Lund ex rel. Wilbur v. Pratt, 308 A.2d 554, 557 (Me.1973); see Conn. v. United States, 366 F.2d 1019, 1021 (Ct.Cl.1966) ("It is now settled that the descriptive label affixed to a claim for pleading purposes is not determinative of its real nature."). This pleading does not expressly refer to the caption. Thus, it appears that the original complaint raised only the issue of dischargeability of specific debts.
In response to the court's order to amend, the plaintiff has filed an amended complaint *902 which proposes, inter alia, to add to the relief requested in the original complaint the following: "WHEREFORE, Plaintiff respectfully requests that Defendant Charles H. Warren be denied a discharge in bankruptcy. . . ." The issues currently before the court are (1) whether the original complaint was timely filed, and (2) whether to permit plaintiff to amend the complaint in the manner described above.

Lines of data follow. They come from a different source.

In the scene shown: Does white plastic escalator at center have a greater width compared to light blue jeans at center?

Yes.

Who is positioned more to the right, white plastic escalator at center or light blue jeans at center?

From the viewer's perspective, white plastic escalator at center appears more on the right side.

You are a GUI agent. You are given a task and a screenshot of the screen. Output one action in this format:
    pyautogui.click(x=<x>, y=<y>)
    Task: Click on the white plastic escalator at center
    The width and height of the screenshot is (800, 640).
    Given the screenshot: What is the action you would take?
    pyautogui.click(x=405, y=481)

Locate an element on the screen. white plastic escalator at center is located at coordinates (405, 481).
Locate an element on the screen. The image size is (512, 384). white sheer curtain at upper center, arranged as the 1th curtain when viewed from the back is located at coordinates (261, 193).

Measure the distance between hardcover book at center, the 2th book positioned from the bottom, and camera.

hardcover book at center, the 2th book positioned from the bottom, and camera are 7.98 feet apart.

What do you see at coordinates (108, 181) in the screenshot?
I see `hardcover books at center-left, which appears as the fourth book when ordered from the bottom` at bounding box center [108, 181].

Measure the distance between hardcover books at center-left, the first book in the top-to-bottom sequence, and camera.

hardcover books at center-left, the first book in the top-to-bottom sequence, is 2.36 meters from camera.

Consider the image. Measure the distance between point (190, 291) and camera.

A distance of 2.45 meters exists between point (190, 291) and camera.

Defendant contends that to be timely filed, the complaint had to have been filed with the court before the close of business on September 23, 1981 (i.e., before 5:00 p.m.). Defendant argues, that filing at 5:55 p.m. on September 23rd was untimely. Bankruptcy Rule 501(a), however, states in part: "The courts of bankruptcy shall be deemed always open for the purpose of filing any pleading. . . ." Because plaintiff's complaint was, in fact, filed on September 23rd (the last day for filing complaints to dischargeability of debts), it was timely filed. See generally 12 C. Wright and A. Miller, Federal Practice and Procedure, § 3081 (1973) (discussing Fed.R.Civ.P. 77(a)).

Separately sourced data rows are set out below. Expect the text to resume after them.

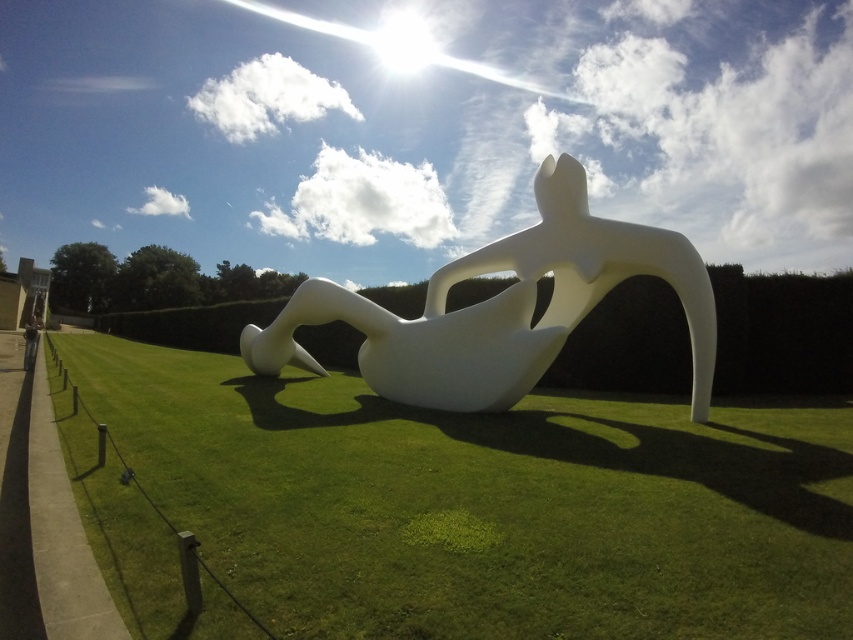
Question: Is green grass at center closer to the viewer compared to white glossy sculpture at center?

Choices:
 (A) yes
 (B) no

Answer: (A)

Question: Does green grass at center appear under white glossy sculpture at center?

Choices:
 (A) no
 (B) yes

Answer: (B)

Question: Which point is farther to the camera?

Choices:
 (A) green grass at center
 (B) white glossy sculpture at center

Answer: (B)

Question: From the image, what is the correct spatial relationship of green grass at center in relation to white glossy sculpture at center?

Choices:
 (A) above
 (B) below

Answer: (B)

Question: Which of the following is the closest to the observer?

Choices:
 (A) white glossy sculpture at center
 (B) green grass at center

Answer: (B)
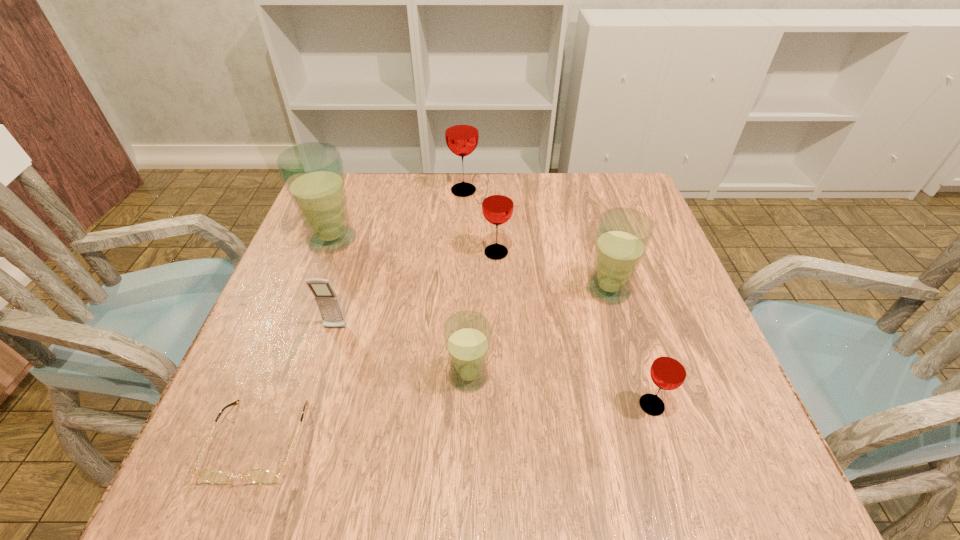
Image resolution: width=960 pixels, height=540 pixels. Find the location of `the closest blue glass to the second red glass from right to left`. the closest blue glass to the second red glass from right to left is located at coordinates (623, 235).

Where is `vacant space that satisfies the following two spatial constraints: 1. on the front-facing side of the nearest red glass; 2. on the right side of the cellular telephone`? vacant space that satisfies the following two spatial constraints: 1. on the front-facing side of the nearest red glass; 2. on the right side of the cellular telephone is located at coordinates (312, 405).

Identify the location of vacant area in the image that satisfies the following two spatial constraints: 1. on the front side of the farthest glass; 2. on the right side of the second smallest blue glass. (459, 289).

Pursuant to Bankruptcy Rule 715, a party may amend a pleading after responsive pleadings have been served only by leave of court or by written consent of the adverse party. No written consent has here been given, and the leave of court to amend granted at the pretrial conference was to permit deletion of references to objections to discharge, not to add such references. The court is aware that leave to amend should be freely given when justice so requires. See Bankruptcy Rule 715; Fed.R. Civ.P. 15(a). Here, however, it would be unjust to the debtor to permit the requested amendment. As discussed above, the original pleading did not state a claim under 11 U.S.C. § 727, and the relief sought did not include denial of debtor's discharge. To permit the plaintiff to amend the complaint to request such relief would be tantamount to extending the time for filing a complaint objecting to discharge by over eight months. Such an extension could not be granted without a showing of excusable neglect,[2] and plaintiff has made no such showing. Justice does not require this court to permit the plaintiff to do indirectly what she could not do directly.[3] Plaintiff will not be permitted to amend the complaint so as to request denial of the debtor's discharge.
Enter order.
NOTES
[1] Plaintiff requested the following relief in her complaint:
WHEREFORE, Plaintiff respectfully requests this Court to Order that said alimony judgment be held nondischargeable, along with all accrued interest; that Damariscotta Bank and Trust Company satisfy any indebtedness remaining after the sale of said vessel by resort to other assets of the Debtor; that the Debtor indemnify Plaintiff for any amounts for which she is liable to Damariscotta Bank and Trust Company and that said obligation to indemnify not be discharged; that Plaintiff be granted leave to amend this Complaint should it be deemed insufficient in any respect; that a hearing be held upon such notice as this Court deems just and proper.
[2] Bankruptcy Rules 404(c), 906(b); see In re Gideon, 17 B.R. 826 (Bkrtcy.D.Me.1982) (discussing extending the time for filing a complaint for dischargeability of a specific debt).
[3] In addition, the plaintiff may well have waived her objections to discharge at the pretrial conference. See Bankruptcy Rule 716; Fed.R.Civ.P. 16.